Natural Philosophy, Science, and the Intelligibility of Intelligent Design
Modern debates about religion, science and intelligent design have provoked intense reactions on both sides of the discussion. Generally, little or no progress is made in resolving these issues. Arguably, one of the principle causes of this rests upon the modern division between objective knowing (science) and subjective knowing (religion) and the inherent incommunicability between these fields resulting from this division: no form of knowing exists that can bridge this supposed distinction. This division, however, is ultimately untenable if one appeals to common experience and its proximate intellectual product, the philosophy of nature.
The philosophy of nature, or natural philosophy, is that discipline which espouses a general knowledge of nature based primarily upon the common experience of causality and was the principle discipline that grounded classical and medieval knowing. Through natural philosophy one can rationally proceed from the material world to a knowledge of proximate immaterial causes of material being: formal and final causality (quite distinct from the final causality of science and intelligent design).
These latter two causes, and how one knows them, are the missing link in the modern religion, science, and intelligent design debate.

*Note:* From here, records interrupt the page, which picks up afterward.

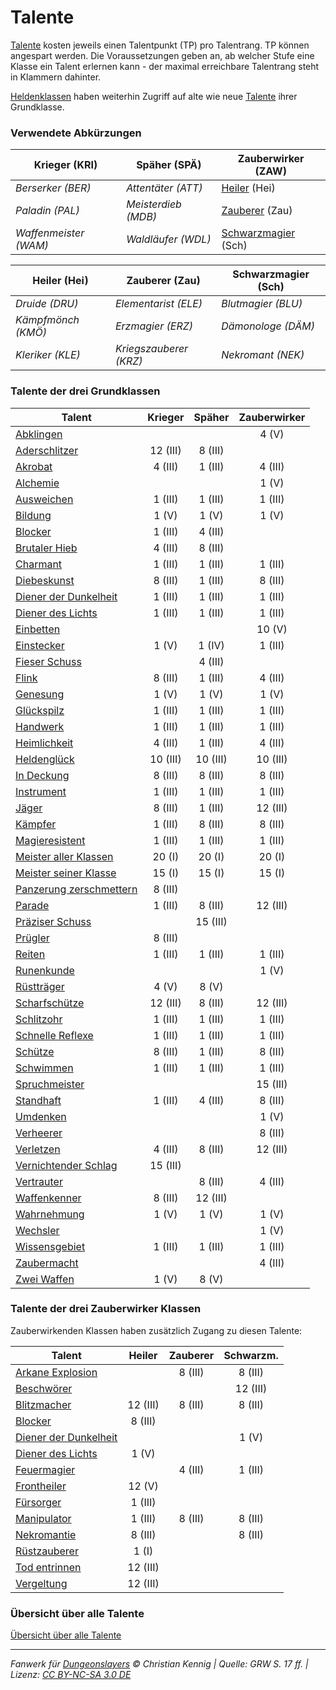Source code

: # Talente

[Talente](talente.md) kosten jeweils einen Talentpunkt (TP) pro Talentrang. TP können angespart werden. Die Voraussetzungen geben an, ab welcher Stufe eine Klasse ein Talent erlernen kann - der maximal erreichbare Talentrang steht in Klammern dahinter.

[Heldenklassen](charaktere-heldenklassen.md) haben weiterhin Zugriff auf alte wie neue [Talente](talente.md) ihrer Grundklasse.

### Verwendete Abkürzungen

| Krieger (KRI)         | Späher (SPÄ)        | Zauberwirker (ZAW)                                        |
| --------------------- | ------------------- | --------------------------------------------------------- |
| _Berserker (BER)_     | _Attentäter (ATT)_  | [Heiler](charaktere-klasse-heiler.md) (Hei)               |
| _Paladin (PAL)_       | _Meisterdieb (MDB)_ | [Zauberer](charaktere-klasse-zauberer.md) (Zau)           |
| _Waffenmeister (WAM)_ | _Waldläufer (WDL)_  | [Schwarzmagier](charaktere-klasse-schwarzmagier.md) (Sch) |

| Heiler (Hei)       | Zauberer (Zau)         | Schwarzmagier (Sch) |
| ------------------ | ---------------------- | ------------------- |
| _Druide (DRU)_     | _Elementarist (ELE)_   | _Blutmagier (BLU)_  |
| _Kämpfmönch (KMÖ)_ | _Erzmagier (ERZ)_      | _Dämonologe (DÄM)_  |
| _Kleriker (KLE)_   | _Kriegszauberer (KRZ)_ | _Nekromant (NEK)_   |

### Talente der drei Grundklassen

| Talent                                                        | Krieger  |  Späher  | Zauberwirker |
| ------------------------------------------------------------- | :------: | :------: | :----------: |
| [Abklingen](talente/abklingen.md)                             |          |          |    4 (V)     |
| [Aderschlitzer](talente/aderschlitzer.md)                     | 12 (III) | 8 (III)  |              |
| [Akrobat](talente/akrobat.md)                                 | 4 (III)  | 1 (III)  |   4 (III)    |
| [Alchemie](talente/alchemie.md)                               |          |          |    1 (V)     |
| [Ausweichen](talente/ausweichen.md)                           | 1 (III)  | 1 (III)  |   1 (III)    |
| [Bildung](talente/bildung.md)                                 |  1 (V)   |  1 (V)   |    1 (V)     |
| [Blocker](talente/blocker.md)                                 | 1 (III)  | 4 (III)  |              |
| [Brutaler Hieb](talente/brutaler-hieb.md)                     | 4 (III)  | 8 (III)  |              |
| [Charmant](talente/charmant.md)                               | 1 (III)  | 1 (III)  |   1 (III)    |
| [Diebeskunst](talente/diebeskunst.md)                         | 8 (III)  | 1 (III)  |   8 (III)    |
| [Diener der Dunkelheit](talente/diener-der-dunkelheit.md)     | 1 (III)  | 1 (III)  |   1 (III)    |
| [Diener des Lichts](talente/diener-des-lichts.md)             | 1 (III)  | 1 (III)  |   1 (III)    |
| [Einbetten](talente/einbetten.md)                             |          |          |    10 (V)    |
| [Einstecker](talente/einstecker.md)                           |  1 (V)   |  1 (IV)  |   1 (III)    |
| [Fieser Schuss](talente/fieser-schuss.md)                     |          | 4 (III)  |              |
| [Flink](talente/flink.md)                                     | 8 (III)  | 1 (III)  |   4 (III)    |
| [Genesung](talente/genesung.md)                               |  1 (V)   |  1 (V)   |    1 (V)     |
| [Glückspilz](talente/glueckspilz.md)                          | 1 (III)  | 1 (III)  |   1 (III)    |
| [Handwerk](talente/handwerk.md)                               | 1 (III)  | 1 (III)  |   1 (III)    |
| [Heimlichkeit](talente/heimlichkeit.md)                       | 4 (III)  | 1 (III)  |   4 (III)    |
| [Heldenglück](talente/heldenglueck.md)                        | 10 (III) | 10 (III) |   10 (III)   |
| [In Deckung](talente/in-deckung.md)                           | 8 (III)  | 8 (III)  |   8 (III)    |
| [Instrument](talente/instrument.md)                           | 1 (III)  | 1 (III)  |   1 (III)    |
| [Jäger](talente/jaeger.md)                                    | 8 (III)  | 1 (III)  |   12 (III)   |
| [Kämpfer](talente/kaempfer.md)                                | 1 (III)  | 8 (III)  |   8 (III)    |
| [Magieresistent](talente/magieresistent.md)                   | 1 (III)  | 1 (III)  |   1 (III)    |
| [Meister aller Klassen](talente/meister-aller-klassen.md)     |  20 (I)  |  20 (I)  |    20 (I)    |
| [Meister seiner Klasse](talente/meister-seiner-klasse.md)     |  15 (I)  |  15 (I)  |    15 (I)    |
| [Panzerung zerschmettern](talente/panzerung-zerschmettern.md) | 8 (III)  |          |              |
| [Parade](talente/parade.md)                                   | 1 (III)  | 8 (III)  |   12 (III)   |
| [Präziser Schuss](talente/praeziser-schuss.md)                |          | 15 (III) |              |
| [Prügler](talente/pruegler.md)                                | 8 (III)  |          |              |
| [Reiten](talente/reiten.md)                                   | 1 (III)  | 1 (III)  |   1 (III)    |
| [Runenkunde](talente/runenkunde.md)                           |          |          |    1 (V)     |
| [Rüstträger](talente/ruesttraeger.md)                         |  4 (V)   |  8 (V)   |              |
| [Scharfschütze](talente/scharfschuetze.md)                    | 12 (III) | 8 (III)  |   12 (III)   |
| [Schlitzohr](talente/schlitzohr.md)                           | 1 (III)  | 1 (III)  |   1 (III)    |
| [Schnelle Reflexe](talente/schnelle-reflexe.md)               | 1 (III)  | 1 (III)  |   1 (III)    |
| [Schütze](talente/schuetze.md)                                | 8 (III)  | 1 (III)  |   8 (III)    |
| [Schwimmen](talente/schwimmen.md)                             | 1 (III)  | 1 (III)  |   1 (III)    |
| [Spruchmeister](talente/spruchmeister.md)                     |          |          |   15 (III)   |
| [Standhaft](talente/standhaft.md)                             | 1 (III)  | 4 (III)  |   8 (III)    |
| [Umdenken](talente/umdenken.md)                               |          |          |    1 (V)     |
| [Verheerer](talente/verheerer.md)                             |          |          |   8 (III)    |
| [Verletzen](talente/verletzen.md)                             | 4 (III)  | 8 (III)  |   12 (III)   |
| [Vernichtender Schlag](talente/vernichtender-schlag.md)       | 15 (III) |          |              |
| [Vertrauter](talente/vertrauter.md)                           |          | 8 (III)  |   4 (III)    |
| [Waffenkenner](talente/waffenkenner.md)                       | 8 (III)  | 12 (III) |              |
| [Wahrnehmung](talente/wahrnehmung.md)                         |  1 (V)   |  1 (V)   |    1 (V)     |
| [Wechsler](talente/wechsler.md)                               |          |          |    1 (V)     |
| [Wissensgebiet](talente/wissensgebiet.md)                     | 1 (III)  | 1 (III)  |   1 (III)    |
| [Zaubermacht](talente/zaubermacht.md)                         |          |          |   4 (III)    |
| [Zwei Waffen](talente/zwei-waffen.md)                         |  1 (V)   |  8 (V)   |              |

### Talente der drei Zauberwirker Klassen

Zauberwirkenden Klassen haben zusätzlich Zugang zu diesen Talente:

| Talent                                                    |  Heiler  | Zauberer | Schwarzm. |
| --------------------------------------------------------- | :------: | :------: | :-------: |
| [Arkane Explosion](talente/arkane-explosion.md)           |          | 8 (III)  |  8 (III)  |
| [Beschwörer](talente/beschwoerer.md)                      |          |          | 12 (III)  |
| [Blitzmacher](talente/blitzmacher.md)                     | 12 (III) | 8 (III)  |  8 (III)  |
| [Blocker](talente/blocker.md)                             | 8 (III)  |          |           |
| [Diener der Dunkelheit](talente/diener-der-dunkelheit.md) |          |          |   1 (V)   |
| [Diener des Lichts](talente/diener-des-lichts.md)         |  1 (V)   |          |           |
| [Feuermagier](talente/feuermagier.md)                     |          | 4 (III)  |  1 (III)  |
| [Frontheiler](talente/frontheiler.md)                     |  12 (V)  |          |           |
| [Fürsorger](talente/fuersorger.md)                        | 1 (III)  |          |           |
| [Manipulator](talente/manipulator.md)                     | 1 (III)  | 8 (III)  |  8 (III)  |
| [Nekromantie](talente/nekromantie.md)                     | 8 (III)  |          |  8 (III)  |
| [Rüstzauberer](talente/ruestzauberer.md)                  |  1 (I)   |          |           |
| [Tod entrinnen](talente/tod-entrinnen.md)                 | 12 (III) |          |           |
| [Vergeltung](talente/vergeltung.md)                       | 12 (III) |          |           |

### Übersicht über alle Talente

[Übersicht über alle Talente](../index-talente.md)

---

_Fanwerk für [Dungeonslayers](https://www.dungeonslayers.net/) © Christian Kennig | Quelle: GRW S. 17 ff. | Lizenz: [CC BY-NC-SA 3.0 DE](https://creativecommons.org/licenses/by-nc-sa/3.0/de/)_
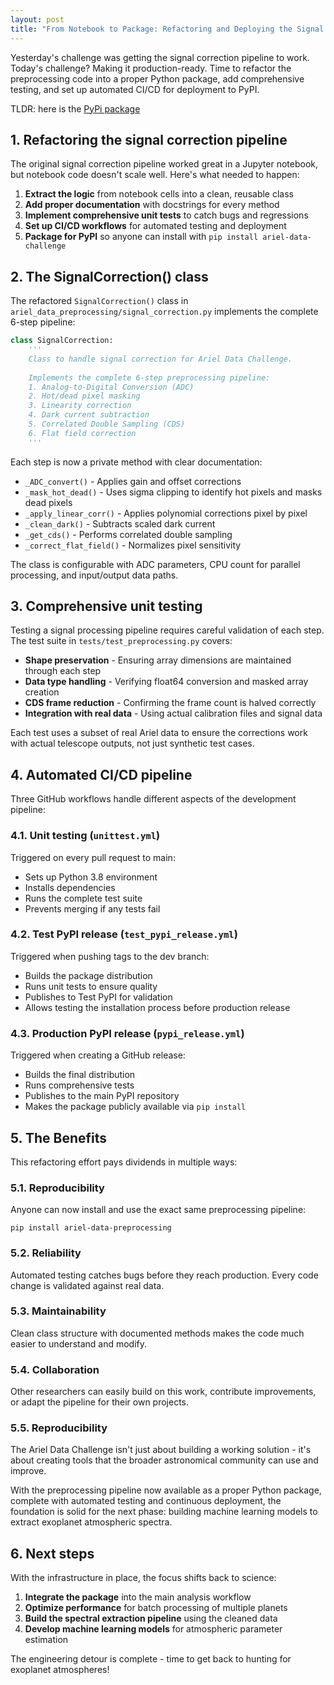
 ```yaml
---
layout: post
title: "From Notebook to Package: Refactoring and Deploying the Signal Correction Pipeline"
---
```


Yesterday's challenge was getting the signal correction pipeline to work. Today's challenge? Making it production-ready. Time to refactor the preprocessing code into a proper Python package, add comprehensive testing, and set up automated CI/CD for deployment to PyPI.

TLDR: here is the [PyPi package](https://pypi.org/project/ariel-data-preprocessing)

## 1. Refactoring the signal correction pipeline

The original signal correction pipeline worked great in a Jupyter notebook, but notebook code doesn't scale well. Here's what needed to happen:

1. **Extract the logic** from notebook cells into a clean, reusable class
2. **Add proper documentation** with docstrings for every method
3. **Implement comprehensive unit tests** to catch bugs and regressions
4. **Set up CI/CD workflows** for automated testing and deployment
5. **Package for PyPI** so anyone can install with `pip install ariel-data-challenge`

## 2. The SignalCorrection() class

The refactored `SignalCorrection()` class in `ariel_data_preprocessing/signal_correction.py` implements the complete 6-step pipeline:

```python
class SignalCorrection:
    '''
    Class to handle signal correction for Ariel Data Challenge.
    
    Implements the complete 6-step preprocessing pipeline:
    1. Analog-to-Digital Conversion (ADC)
    2. Hot/dead pixel masking
    3. Linearity correction
    4. Dark current subtraction
    5. Correlated Double Sampling (CDS)
    6. Flat field correction
    '''
```

Each step is now a private method with clear documentation:
- `_ADC_convert()` - Applies gain and offset corrections
- `_mask_hot_dead()` - Uses sigma clipping to identify hot pixels and masks dead pixels
- `_apply_linear_corr()` - Applies polynomial corrections pixel by pixel
- `_clean_dark()` - Subtracts scaled dark current
- `_get_cds()` - Performs correlated double sampling
- `_correct_flat_field()` - Normalizes pixel sensitivity

The class is configurable with ADC parameters, CPU count for parallel processing, and input/output data paths.

## 3. Comprehensive unit testing

Testing a signal processing pipeline requires careful validation of each step. The test suite in `tests/test_preprocessing.py` covers:

- **Shape preservation** - Ensuring array dimensions are maintained through each step
- **Data type handling** - Verifying float64 conversion and masked array creation
- **CDS frame reduction** - Confirming the frame count is halved correctly
- **Integration with real data** - Using actual calibration files and signal data

Each test uses a subset of real Ariel data to ensure the corrections work with actual telescope outputs, not just synthetic test cases.

## 4. Automated CI/CD pipeline

Three GitHub workflows handle different aspects of the development pipeline:

### 4.1. Unit testing (`unittest.yml`)
Triggered on every pull request to main:
- Sets up Python 3.8 environment
- Installs dependencies
- Runs the complete test suite
- Prevents merging if any tests fail

### 4.2. Test PyPI release (`test_pypi_release.yml`)
Triggered when pushing tags to the dev branch:
- Builds the package distribution
- Runs unit tests to ensure quality
- Publishes to Test PyPI for validation
- Allows testing the installation process before production release

### 4.3. Production PyPI release (`pypi_release.yml`)
Triggered when creating a GitHub release:
- Builds the final distribution
- Runs comprehensive tests
- Publishes to the main PyPI repository
- Makes the package publicly available via `pip install`

## 5. The Benefits

This refactoring effort pays dividends in multiple ways:

### 5.1. **Reproducibility**
Anyone can now install and use the exact same preprocessing pipeline:

```
pip install ariel-data-preprocessing
```

### 5.2. **Reliability** 
Automated testing catches bugs before they reach production. Every code change is validated against real data.

### 5.3. **Maintainability**
Clean class structure with documented methods makes the code much easier to understand and modify.

### 5.4. **Collaboration**
Other researchers can easily build on this work, contribute improvements, or adapt the pipeline for their own projects.

### 5.5. **Reproducibility**
The Ariel Data Challenge isn't just about building a working solution - it's about creating tools that the broader astronomical community can use and improve.

With the preprocessing pipeline now available as a proper Python package, complete with automated testing and continuous deployment, the foundation is solid for the next phase: building machine learning models to extract exoplanet atmospheric spectra.

## 6. Next steps

With the infrastructure in place, the focus shifts back to science:

1. **Integrate the package** into the main analysis workflow
2. **Optimize performance** for batch processing of multiple planets
3. **Build the spectral extraction pipeline** using the cleaned data
4. **Develop machine learning models** for atmospheric parameter estimation

The engineering detour is complete - time to get back to hunting for exoplanet atmospheres!
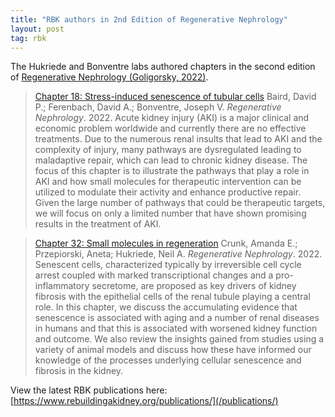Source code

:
```yaml
---
title: "RBK authors in 2nd Edition of Regenerative Nephrology"
layout: post
tag: rbk
---
```


The Hukriede and Bonventre labs authored chapters in the second edition of [Regenerative Nephrology (Goligorsky, 2022)](https://www.sciencedirect.com/book/9780128233184/regenerative-nephrology).

>[Chapter 18: Stress-induced senescence of tubular cells](https://www.doi.org/10.1016/B978-0-12-823318-4.00037-8)
Baird, David P.; Ferenbach, David A.; Bonventre, Joseph V. *Regenerative Nephrology*. 2022.
Acute kidney injury (AKI) is a major clinical and economic problem worldwide and currently there are no effective treatments. Due to the numerous renal insults that lead to AKI and the complexity of injury, many pathways are dysregulated leading to maladaptive repair, which can lead to chronic kidney disease. The focus of this chapter is to illustrate the pathways that play a role in AKI and how small molecules for therapeutic intervention can be utilized to modulate their activity and enhance productive repair. Given the large number of pathways that could be therapeutic targets, we will focus on only a limited number that have shown promising results in the treatment of AKI.


>[Chapter 32: Small molecules in regeneration](https://www.doi.org/10.1016/B978-0-12-823318-4.00019-6)
Crunk, Amanda E.; Przepiorski, Aneta; Hukriede, Neil A. *Regenerative Nephrology*. 2022.
Senescent cells, characterized typically by irreversible cell cycle arrest coupled with marked transcriptional changes and a pro-inflammatory secretome, are proposed as key drivers of kidney fibrosis with the epithelial cells of the renal tubule playing a central role. In this chapter, we discuss the accumulating evidence that senescence is associated with aging and a number of renal diseases in humans and that this is associated with worsened kidney function and outcome. We also review the insights gained from studies using a variety of animal models and discuss how these have informed our knowledge of the processes underlying cellular senescence and fibrosis in the kidney.

View the latest RBK publications here: [https://www.rebuildingakidney.org/publications/](/publications/)
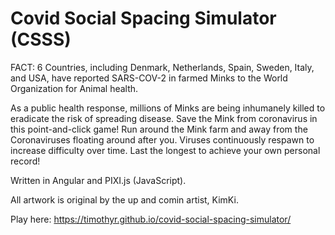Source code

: # Covid Social Spacing Simulator (CSSS)

FACT: 6 Countries, including Denmark, Netherlands, Spain, Sweden, Italy, and USA, have reported SARS-COV-2 in farmed Minks to the World Organization for Animal health. 

As a public health response, millions of Minks are being inhumanely killed to eradicate the risk of spreading disease. Save the Mink from coronavirus in this point-and-click game!
Run around the Mink farm and away from the Coronaviruses floating around after you. Viruses continuously respawn to increase difficulty over time. Last the longest to achieve your own personal record! 

Written in Angular and PIXI.js (JavaScript). 

All artwork is original by the up and comin artist, KimKi.

Play here:
https://timothyr.github.io/covid-social-spacing-simulator/
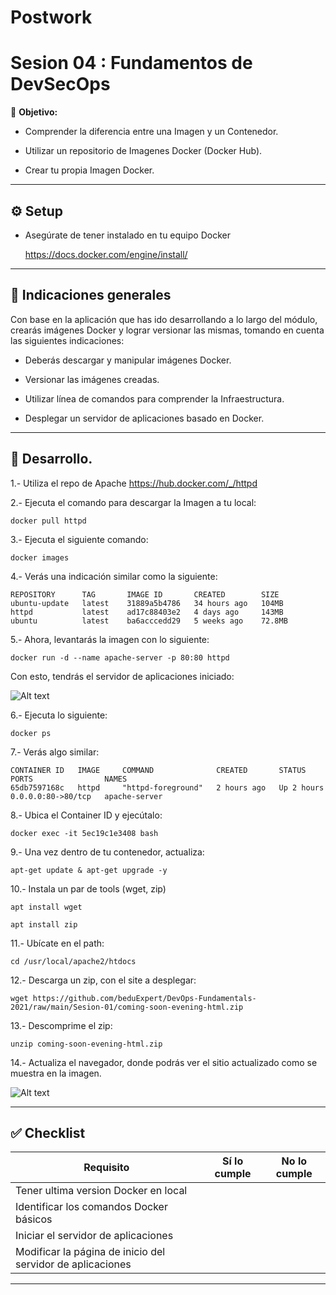 
# Postwork 
# Sesion 04 :  Fundamentos de DevSecOps

🎯 **Objetivo:**

- Comprender la diferencia entre una Imagen y un Contenedor.

- Utilizar un repositorio de Imagenes Docker (Docker Hub).

- Crear tu propia Imagen Docker.

---

## ⚙️ Setup

- Asegúrate de tener instalado en tu equipo Docker

    https://docs.docker.com/engine/install/

---

## 📒 Indicaciones generales

Con base en la aplicación que has ido desarrollando a lo largo del módulo, crearás imágenes Docker y lograr versionar las mismas, tomando en cuenta las siguientes indicaciones:

- Deberás descargar y manipular imágenes Docker.

- Versionar las imágenes creadas.

- Utilizar línea de comandos para comprender la Infraestructura.

- Desplegar un servidor de aplicaciones basado en Docker.

---

## 🚀 Desarrollo.

1.- Utiliza el repo de Apache
https://hub.docker.com/_/httpd

2.- Ejecuta el comando para descargar la Imagen a tu local:

`docker pull httpd`

3.- Ejecuta el siguiente comando:

`docker images`

4.- Verás una indicación similar como la siguiente:


<pre><code>REPOSITORY      TAG       IMAGE ID       CREATED        SIZE
ubuntu-update   latest    31889a5b4786   34 hours ago   104MB
httpd           latest    ad17c88403e2   4 days ago     143MB
ubuntu          latest    ba6acccedd29   5 weeks ago    72.8MB</code></pre>

5.- Ahora, levantarás la imagen con lo siguiente:

`docker run -d --name apache-server -p 80:80 httpd`

Con esto, tendrás el servidor de aplicaciones iniciado:

![Alt text](https://raw.githubusercontent.com/beduExpert/DevOps-Fundamentals-2021/main/Sesion-01/assets/Sesion-01-16.png?raw=true "DevOps")

6.- Ejecuta lo siguiente:

`docker ps`


7.- Verás algo similar:

<pre><code>CONTAINER ID   IMAGE     COMMAND              CREATED       STATUS       PORTS                NAMES
65db7597168c   httpd     "httpd-foreground"   2 hours ago   Up 2 hours   0.0.0.0:80->80/tcp   apache-server</code></pre>

8.- Ubica el Container ID y ejecútalo:

`docker exec -it 5ec19c1e3408 bash`

9.- Una vez dentro de tu contenedor, actualiza:

`apt-get update & apt-get upgrade -y`

10.- Instala un par de tools (wget, zip)

`apt install wget`

`apt install zip`

11.- Ubícate en el path:

`cd /usr/local/apache2/htdocs`

12.- Descarga un zip, con el site a desplegar:


`wget https://github.com/beduExpert/DevOps-Fundamentals-2021/raw/main/Sesion-01/coming-soon-evening-html.zip`

13.- Descomprime el zip:

`unzip coming-soon-evening-html.zip`

14.- Actualiza el navegador, donde podrás ver el sitio actualizado como se muestra en la imagen.

![Alt text](https://raw.githubusercontent.com/beduExpert/DevOps-Fundamentals-2021/main/Sesion-01/assets/Sesion-01-17.png?raw=true "DevOps")

---

## ✅ Checklist

| Requisito      | Sí lo cumple   | No lo cumple |
| ----------- | ----------- | ----------- |
| Tener ultima version Docker en local      |        |  |
| Identificar los comandos Docker básicos   |         |  |
| Iniciar el servidor de aplicaciones    |         |  |
| Modificar la página de inicio del servidor de aplicaciones   |         |  |

---
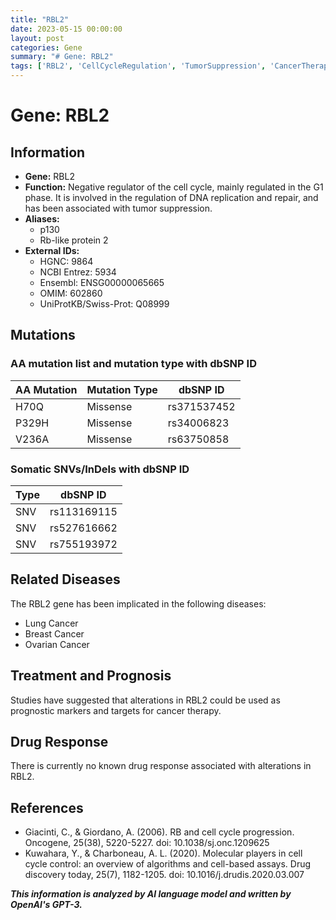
 ```yaml
---
title: "RBL2"
date: 2023-05-15 00:00:00
layout: post
categories: Gene
summary: "# Gene: RBL2"
tags: ['RBL2', 'CellCycleRegulation', 'TumorSuppression', 'CancerTherapy', 'PrognosticMarkers', 'GeneticMutations', 'Oncogene', 'DrugResponse']
---
```


# Gene: RBL2

## Information

- **Gene:** RBL2
- **Function:** Negative regulator of the cell cycle, mainly regulated in the G1 phase. It is involved in the regulation of DNA replication and repair, and has been associated with tumor suppression. 
- **Aliases:** 
    - p130
    - Rb-like protein 2
- **External IDs:**
    - HGNC: 9864
    - NCBI Entrez: 5934
    - Ensembl: ENSG00000065665
    - OMIM: 602860
    - UniProtKB/Swiss-Prot: Q08999

## Mutations

### AA mutation list and mutation type with dbSNP ID

|AA Mutation|Mutation Type|dbSNP ID|
|---|---|---|
|H70Q|Missense|rs371537452|
|P329H|Missense|rs34006823|
|V236A|Missense|rs63750858|

### Somatic SNVs/InDels with dbSNP ID

|Type|dbSNP ID|
|---|---|
|SNV|rs113169115|
|SNV|rs527616662|
|SNV|rs755193972|

## Related Diseases

The RBL2 gene has been implicated in the following diseases:
- Lung Cancer
- Breast Cancer
- Ovarian Cancer

## Treatment and Prognosis

Studies have suggested that alterations in RBL2 could be used as prognostic markers and targets for cancer therapy. 

## Drug Response

There is currently no known drug response associated with alterations in RBL2.

## References
- Giacinti, C., & Giordano, A. (2006). RB and cell cycle progression. Oncogene, 25(38), 5220-5227. doi: 10.1038/sj.onc.1209625
- Kuwahara, Y., & Charboneau, A. L. (2020). Molecular players in cell cycle control: an overview of algorithms and cell-based assays. Drug discovery today, 25(7), 1182-1205. doi: 10.1016/j.drudis.2020.03.007

**_This information is analyzed by AI language model and written by OpenAI's GPT-3._**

It is only with a philosophy of nature that understands the four causes operant in nature – material, efficient, formal, and final – grounded in common experience, that proper distinctions can be made in the respective powers of disciplines of knowledge (science and intelligent design included) to resolve these debates, which both science and intelligent design are insufficient to fully comment upon due to inherent methodological limitations.
ID_Series
.jpg)












































































































synopsis looks good, please keep us updated.